Pretty soon Steve was making demands: ‘Turn that bloody noise off! I’m watching the news here, if you don’t fucken mind.’ After a month it was as if he had always been there, a poisonous black cloud, just like their father.
Rachel, 2008
A series of gentle waves lapped quietly against a distant jetty. Rachel turned away from the light and buried her face in the quilt, awake but still dreaming, dozing, drifting off again. The piercing cry of a lone seagull brought her back to consciousness and the unfamiliar room. She sat up, resting on her elbows. Her eyes turned immediately to the bunks at the far-side of the L-shaped cabana.
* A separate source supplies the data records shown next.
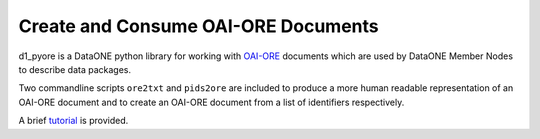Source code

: Create and Consume OAI-ORE Documents
====================================

d1_pyore is a DataONE python library for working with `OAI-ORE`_ documents which are used by DataONE Member Nodes to describe data packages.

Two commandline scripts ``ore2txt`` and ``pids2ore`` are included to produce a more human readable representation of an OAI-ORE document and to create an OAI-ORE document from a list of identifiers respectively.

A brief tutorial_ is provided.

.. _OAI-ORE: https://www.openarchives.org/ore/
.. _rdflib: https://github.com/RDFLib/rdflib
.. _rdflib-jsonld: https://github.com/RDFLib/rdflib-jsonld
.. _requests: http://docs.python-requests.org/en/master/
.. _tutorial: https://github.com/DataONEorg/dataone_examples/blob/master/api_examples/resource_map.ipynb
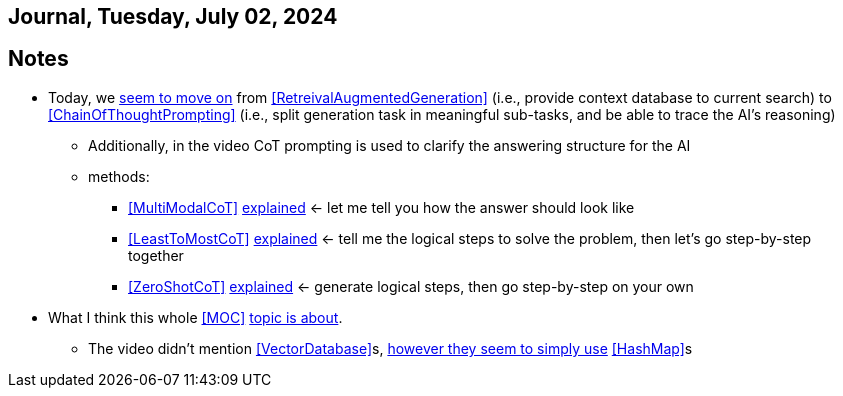 == Journal, Tuesday, July 02, 2024
//Settings:
:icons: font
:bibtex-style: harvard-gesellschaft-fur-bildung-und-forschung-in-europa
:toc:

== Notes
* Today, we https://youtu.be/Fp-ue4UCE3s?si=ggZ8ewsZ39-8G8BE[seem to move on] from <<RetreivalAugmentedGeneration>> (i.e., provide context database to current search) to <<ChainOfThoughtPrompting>> (i.e., split generation task in meaningful sub-tasks, and be able to trace the AI's reasoning)
** Additionally, in the video CoT prompting is used to clarify the answering structure for the AI
** methods:
*** <<MultiModalCoT>> https://youtube.com/clip/Ugkx-9tWMGmdm-3XRV7OX5097rVmW5RdOMpf?si=lVKEMKBxvKJSE1N1[explained]
    <- let me tell you how the answer should look like
*** <<LeastToMostCoT>> https://youtube.com/clip/UgkxlOeZ3TdR4wirQNmsePn52qhbDybMXImC?si=t3oAGc6AX3-shOOe[explained]
    <- tell me the logical steps to solve the problem, then let's go step-by-step together
*** <<ZeroShotCoT>> https://youtube.com/clip/UgkxpWS5w2cZXXpz_dtPT5InHQaZ2boMns5B?si=isUbfUO0fArkU-49[explained]
    <- generate logical steps, then go step-by-step on your own
* What I think this whole <<MOC>> https://youtu.be/W_v05d_2RTo?si=d8HvFb1r0cXhxNSr[topic is about].
** The video didn't mention <<VectorDatabase>>s, https://youtube.com/shorts/7LEz8Elofq4?si=gJ58amugXMYs00yr[however they seem to simply use] <<HashMap>>s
Crumpled white sheets were thrown back and the beds were empty. Across the room in the kitchen nook David wiped a glass at the sink.
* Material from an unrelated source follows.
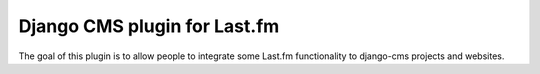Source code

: Django CMS plugin for Last.fm
#############################

The goal of this plugin is to allow people to integrate some Last.fm functionality to
django-cms projects and websites.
‘Where are the boys?’ She got to her feet and threw a robe over her shoulders.
‘On the beach. I can see them through the window.’
‘Where?’
He put his arm around her and steered her to the doorway. There they were, less than fifty metres away, kneeling on either side of a shallow trench, digging in the wet sand. Thomas scooped up the slurry from the bottom of the channel and drizzled it over a growing sandcastle. Martin supervised the operation, occasionally buttressing the sides with pieces of driftwood.
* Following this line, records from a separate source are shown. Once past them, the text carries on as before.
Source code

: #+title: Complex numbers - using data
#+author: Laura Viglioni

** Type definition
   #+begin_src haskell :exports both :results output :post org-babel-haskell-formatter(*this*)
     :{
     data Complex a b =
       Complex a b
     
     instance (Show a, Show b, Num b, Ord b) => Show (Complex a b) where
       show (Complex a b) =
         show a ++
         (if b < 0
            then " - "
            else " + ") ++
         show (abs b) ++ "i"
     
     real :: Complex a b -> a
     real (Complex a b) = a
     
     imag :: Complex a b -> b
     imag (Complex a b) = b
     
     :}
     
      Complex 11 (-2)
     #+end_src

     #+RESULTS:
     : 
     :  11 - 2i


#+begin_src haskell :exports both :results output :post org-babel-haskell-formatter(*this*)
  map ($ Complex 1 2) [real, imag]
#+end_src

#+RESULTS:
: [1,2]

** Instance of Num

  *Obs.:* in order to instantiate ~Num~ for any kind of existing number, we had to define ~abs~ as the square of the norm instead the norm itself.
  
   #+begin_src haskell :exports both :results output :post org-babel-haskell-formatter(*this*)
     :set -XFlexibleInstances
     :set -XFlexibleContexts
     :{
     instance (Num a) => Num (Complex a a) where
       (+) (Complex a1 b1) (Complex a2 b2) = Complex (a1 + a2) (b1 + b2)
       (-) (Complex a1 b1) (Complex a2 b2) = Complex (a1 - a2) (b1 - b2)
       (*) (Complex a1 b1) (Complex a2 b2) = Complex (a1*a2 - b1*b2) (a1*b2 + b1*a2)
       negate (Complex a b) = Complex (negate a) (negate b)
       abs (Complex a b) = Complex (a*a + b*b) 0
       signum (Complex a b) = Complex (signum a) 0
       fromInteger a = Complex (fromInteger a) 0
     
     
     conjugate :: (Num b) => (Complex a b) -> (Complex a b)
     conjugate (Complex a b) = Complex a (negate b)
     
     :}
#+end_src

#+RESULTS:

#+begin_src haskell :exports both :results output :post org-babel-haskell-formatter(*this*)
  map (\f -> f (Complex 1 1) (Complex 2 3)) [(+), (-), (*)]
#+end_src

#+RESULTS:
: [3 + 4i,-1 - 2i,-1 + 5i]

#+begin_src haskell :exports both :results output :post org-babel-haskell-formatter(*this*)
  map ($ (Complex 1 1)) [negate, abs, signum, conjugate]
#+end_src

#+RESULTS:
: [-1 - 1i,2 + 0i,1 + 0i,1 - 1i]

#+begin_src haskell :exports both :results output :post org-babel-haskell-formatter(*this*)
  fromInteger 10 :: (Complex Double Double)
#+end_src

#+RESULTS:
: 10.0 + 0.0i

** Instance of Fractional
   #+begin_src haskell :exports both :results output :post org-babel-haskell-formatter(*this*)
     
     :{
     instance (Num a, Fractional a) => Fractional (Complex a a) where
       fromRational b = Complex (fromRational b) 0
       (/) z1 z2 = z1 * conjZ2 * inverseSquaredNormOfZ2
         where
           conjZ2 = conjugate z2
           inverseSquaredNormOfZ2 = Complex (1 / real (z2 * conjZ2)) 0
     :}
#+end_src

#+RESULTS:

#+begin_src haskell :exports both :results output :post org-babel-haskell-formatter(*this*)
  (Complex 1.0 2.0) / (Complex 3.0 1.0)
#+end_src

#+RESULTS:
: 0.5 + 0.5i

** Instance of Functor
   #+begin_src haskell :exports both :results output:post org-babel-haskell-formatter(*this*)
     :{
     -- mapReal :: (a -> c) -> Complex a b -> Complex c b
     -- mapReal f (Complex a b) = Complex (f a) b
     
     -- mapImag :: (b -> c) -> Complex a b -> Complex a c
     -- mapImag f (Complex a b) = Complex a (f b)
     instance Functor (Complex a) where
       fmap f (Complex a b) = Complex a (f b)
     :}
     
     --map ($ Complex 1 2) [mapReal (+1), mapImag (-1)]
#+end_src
David held out a mug of tea. ‘Just relax.’
The deck in front of the cottage jutted over the sand, like the prow of a ship. On one side the view stretched all the way to the
rock wall, a series of large basalt lumps that fell away into the sea and curved protectively around the bay. A ribbon of shell-covered beach unfolded in the other direction, leading to the rotting pier. The nearest shack was a white matchbox that barely broke the line of a shrubby horizon.
The boys chased the retreating waves of the outgoing tide, dragging antlers of stranded kelp behind them. Thomas swung a piece high in the air over his head, letting it fly with a spray of sand in his brother’s direction, then charging into the water when Martin turned to chase him, dunking his head in a wave.
Their mother watched them move up the beach away from her, wet bodies glistening, running now, bounding towards the boulders. Laughing breathlessly as they pursued each other, quickly becoming tiny shapes that moved across the silhouette of the rocks, dropping in and out of sight.
‘Perhaps we should take our towels and sit in the shade of the rocks.’
‘They’re fine, Rache.’ He dropped a warm pastry into her lap. ‘Have a croissant and shut up.’
‘No butter?’
‘You packed the Eski . . . I can go to the Co-op later, if you want.’
On the beach three other children filed down the sandy trail that wound through the knee-high spinifex. Rachel saw them first and dropped her half-eaten croissant onto her lap. David turned to look. Thomas was clearly visible on the rock shelf poking in one of the pools with a long stick. Martin had pulled himself up onto a ledge. A boy in an orange T-shirt ran ahead of the other strangers. Martin jumped down onto the sand in front of him.
‘It’s just some kids,’ said David.
All of the children now squatted, hands on knees, around the pool, captivated by something that Thomas was probing with his stick.
‘Martin!’ shouted Rachel, above the wind.
‘Don’t spoil their fun.’ He sighed. You were going to try – remember?’
Martin looked up.
David answered him with a wave. ‘Just let them be.’
‘I’m only letting them know we’re here’
‘No, you’re not. You’re doing what you always do,’ he snapped.
She looked shocked.
‘They’re not babies. Martin’s thirteen going on thirty-five, thanks to us.’